Abstract

Minar and Lewkowicz (2013) previously reported their failure to replicate the results of two experiments we published in this journal (Walker et al., 2010), despite using the same stimuli. Their commentary (Lewkowicz & Minar, 2014) now explains that the sound they used differed significantly from ours, and we show here how the nature of their sound critically undermined their attempted replication. They also propose an alternative explanation of our results (though one that remains unsubstantiated). We show how their alternative explanation actually predicts that they also should have observed the results we reported, assumes infants are sensitive to the pitch-height correspondence they are attempting to deny, and is contradicted by the evidence.

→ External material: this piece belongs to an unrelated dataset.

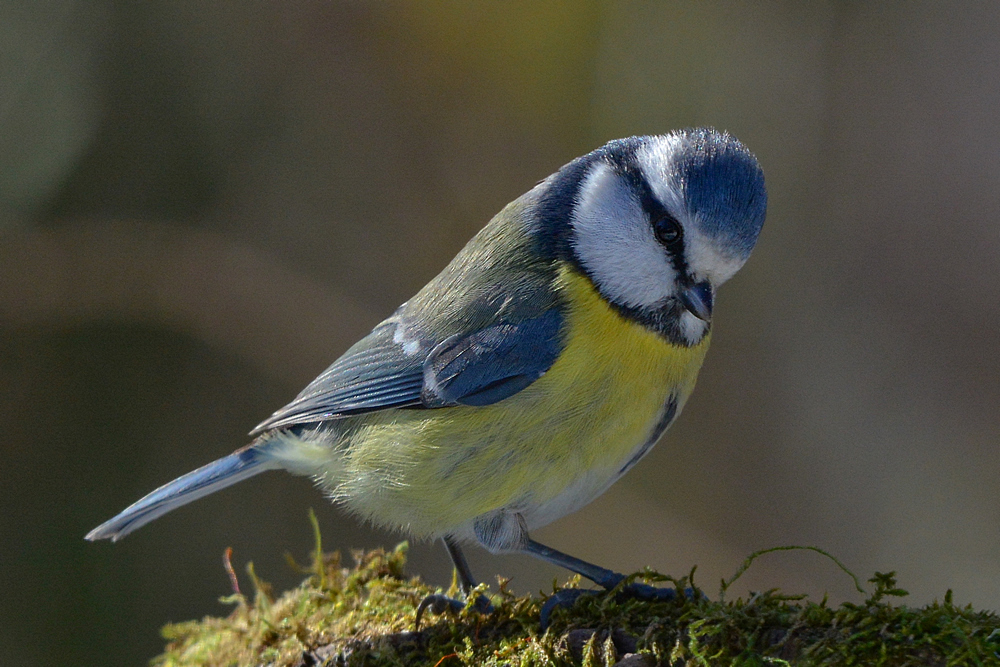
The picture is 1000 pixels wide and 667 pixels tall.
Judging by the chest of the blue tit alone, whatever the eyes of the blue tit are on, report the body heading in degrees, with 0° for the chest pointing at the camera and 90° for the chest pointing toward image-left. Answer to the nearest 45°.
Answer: approximately 315°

Lewkowicz and Minar propose that when the pitch and loudness of a sound both rise and fall together, the sound has an internal congruence that attracts attention. Because our sound diminished in loudness as it approached the upper and lower limits of its pitch range (peaking in loudness midpitch), such congruence was present only when the sound was in its lower pitch range (e.g., during the first 1.25 s of the 2.5 s it took to go from lowest to highest pitch). Lewkowicz and Minar speculate that such congruence during the very first moments of an (up to 60 s) animation will induce infants to look longer toward the screen across the remainder of the trial. Because they assume that all our animations began with the ball in its lowest location, or with the morphing shape in its most rounded form, Lewkowicz and Minar reason that the initial internal congruence of our sound was confounded with the audiovisual congruence of the animations. Trials starting with the ball at the upper location, or the morphing shape in its most pointy form, would be expected to reveal a reverse audiovisual-congruity effect because the initial internal congruence of the sound would then be confounded with audiovisual incongruence.
We can confirm that though our ball animations always began with the ball in its lowest location, the morphing shape in Experiment 2 always began in its most pointy form. In the latter case, therefore, the initial internal congruence of the sound was confounded with audiovisual incongruity and so should have encouraged longer looking times on audiovisually incongruent trials than on audiovisually congruent trials. The near identical audiovisual-congruity effect observed in both cases thus contradicts Lewkowicz and Minar’s proposal.
It is noteworthy that Lewkowicz and Minar’s sounds also were internally incongruent above the midpoint of their pitch range, with pitch changing while loudness remained constant. With their moving-ball animations always beginning with the ball in its lowest location, their own account should have predicted the audiovisual-congruity effect we reported, rather than null results.
Lewkowicz and Minar’s proposal that infants are sensitive to the internal pitch-loudness congruity of sounds requires infants to be sensitive to the correspondence between pitch and height. Pitch-loudness congruity cannot arise from the common coding of pitch and loudness on the basis of their magnitude or strength because pitch is not a prothetic dimension (e.g., people do not refer to sounds as having more or less pitch and, in any case, they judge loud to be big and high pitch to be small). Further, although pitch and loudness share terms in expressions such as “high pitch” and “high levels of loudness,” which provides a possible linguistic basis for their correspondence, this is irrelevant for 3- to 4-month-old infants. What remains, therefore, is for pitch-loudness congruity to reflect their common coding onto a nonlinguistic notion of height. But infants’ sensitivity to a correspondence between pitch and height is just what we demonstrated and what Lewkowicz and Minar wish to deny.
The nature of Lewkowicz and Minar’s sound critically undermined their efforts to observe the correspondences we reported. The creation and maintenance of a tight link between visual change (object motion and morphing) and the perception of a sound is a prerequisite for exploring the effects of congruity in the directions of visual and auditory change. This was why we ensured that each moment the visual object appeared to cease changing (i.e., at each of its extreme states of elevation and sharpness), the sound also appeared to cease (i.e., its intensity approached ambient levels). To accomplish this, we gradually increased and then decreased the loudness of the sound as it moved between its highest and lowest levels of pitch. However, by arranging for their sound to maintain its maximum level of loudness as it moved toward and away from its highest level of pitch, Lewkowicz and Minar dissociated changes in the visual object from the presence of a sound (i.e., movement of the ball could not be responsible for the sound because there was a point in each cycle of events when the ball stopped moving but the sound continued at maximum intensity).
The case for claiming infants are sensitive to cross-sensory correspondences remains intact. Indeed, several studies have since confirmed and extended our observations (e.g., to include brightness-pitch, size-pitch, and thinness-pitch correspondences). After conducting a proper replication of our pitch-height experiment (i.e., using sounds with the same pitch-loudness profile) and closely replicating our results, Dolscheid, Hunnius, Casasanto, and Majid (2013) provided evidence for infants’ sensitivity to a thinness-pitch correspondence. Tellingly, because the latter animations always began with the visual object in its thinnest state, the congruity effect Dolscheid et al. reported is further compelling evidence contradicting Lewkowicz and Minar’s position.
Footnotes
Declaration of Conflicting Interests
The authors declared that they had no conflicts of interest with respect to their authorship or the publication of this article.